» Exercise goal: Go through the lines below and tally each one holding "Monica". Write only the total.

:: Supplied entries ::

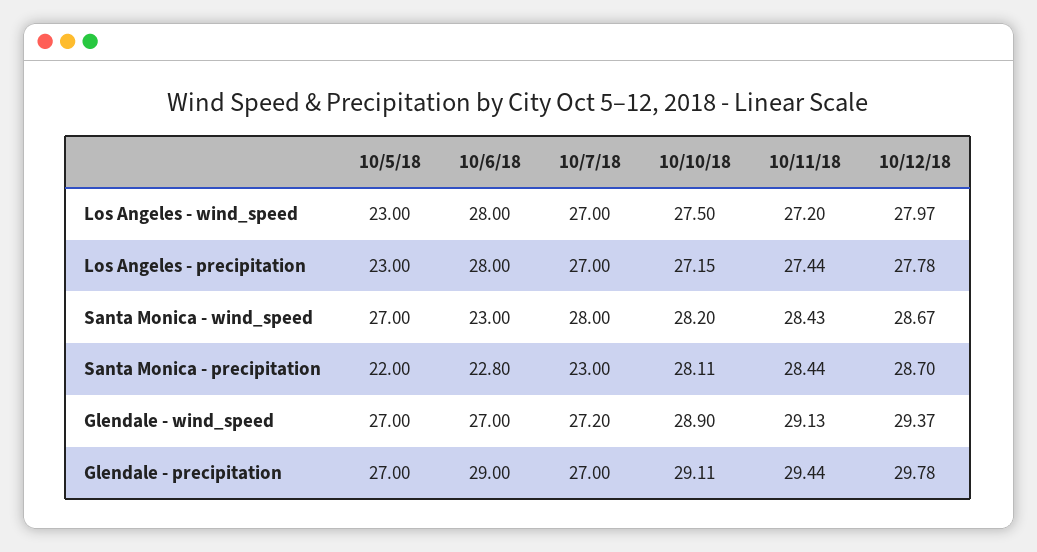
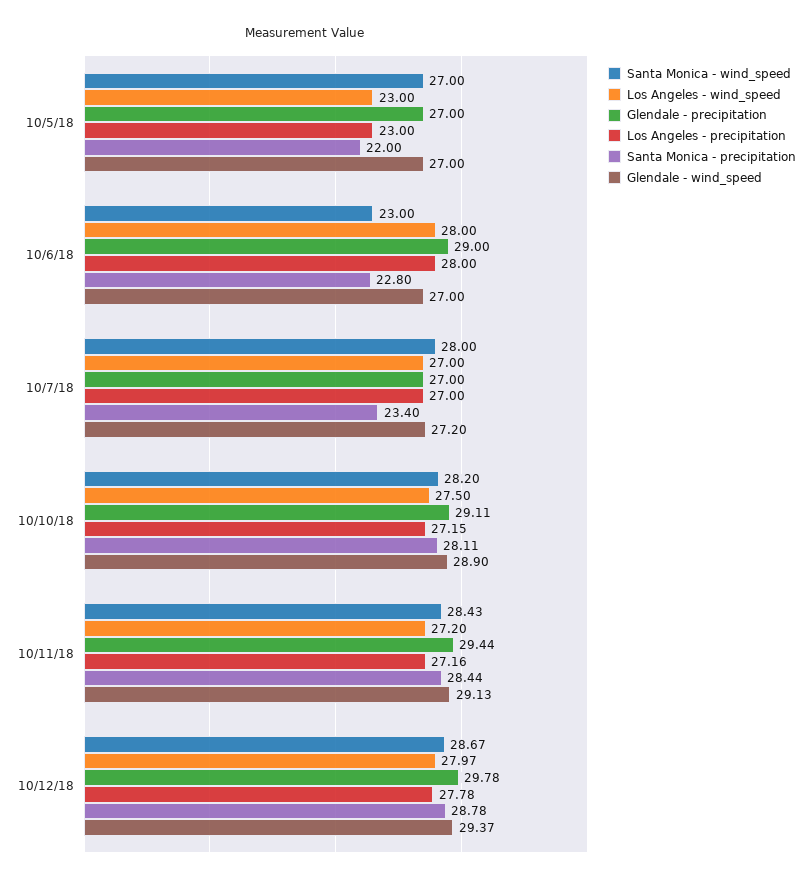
  {
    "Los Angeles - wind_speed": {
      "10/5/18": 23,
      "10/6/18": 28,
      "10/7/18": 27,
      "10/10/18": 27.5,
      "10/11/18": 27.2,
      "10/12/18": 27.97
    },
    "Los Angeles - precipitation": {
      "10/5/18": 23,
      "10/6/18": 28,
      "10/7/18": 27,
      "10/10/18": 27.15,
-     "10/11/18": 27.44,
+     "10/11/18": 27.16,
      "10/12/18": 27.78
    },
    "Santa Monica - wind_speed": {
      "10/5/18": 27,
      "10/6/18": 23,
      "10/7/18": 28,
      "10/10/18": 28.2,
      "10/11/18": 28.43,
      "10/12/18": 28.67
    },
    "Santa Monica - precipitation": {
      "10/5/18": 22,
      "10/6/18": 22.8,
-     "10/7/18": 23,
+     "10/7/18": 23.4,
      "10/10/18": 28.11,
      "10/11/18": 28.44,
-     "10/12/18": 28.7
+     "10/12/18": 28.78
    },
    "Glendale - wind_speed": {
      "10/5/18": 27,
      "10/6/18": 27,
      "10/7/18": 27.2,
      "10/10/18": 28.9,
      "10/11/18": 29.13,
      "10/12/18": 29.37
    },
    "Glendale - precipitation": {
      "10/5/18": 27,
      "10/6/18": 29,
      "10/7/18": 27,
      "10/10/18": 29.11,
      "10/11/18": 29.44,
      "10/12/18": 29.78
    }
  }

:::

» Result for this exercise: 2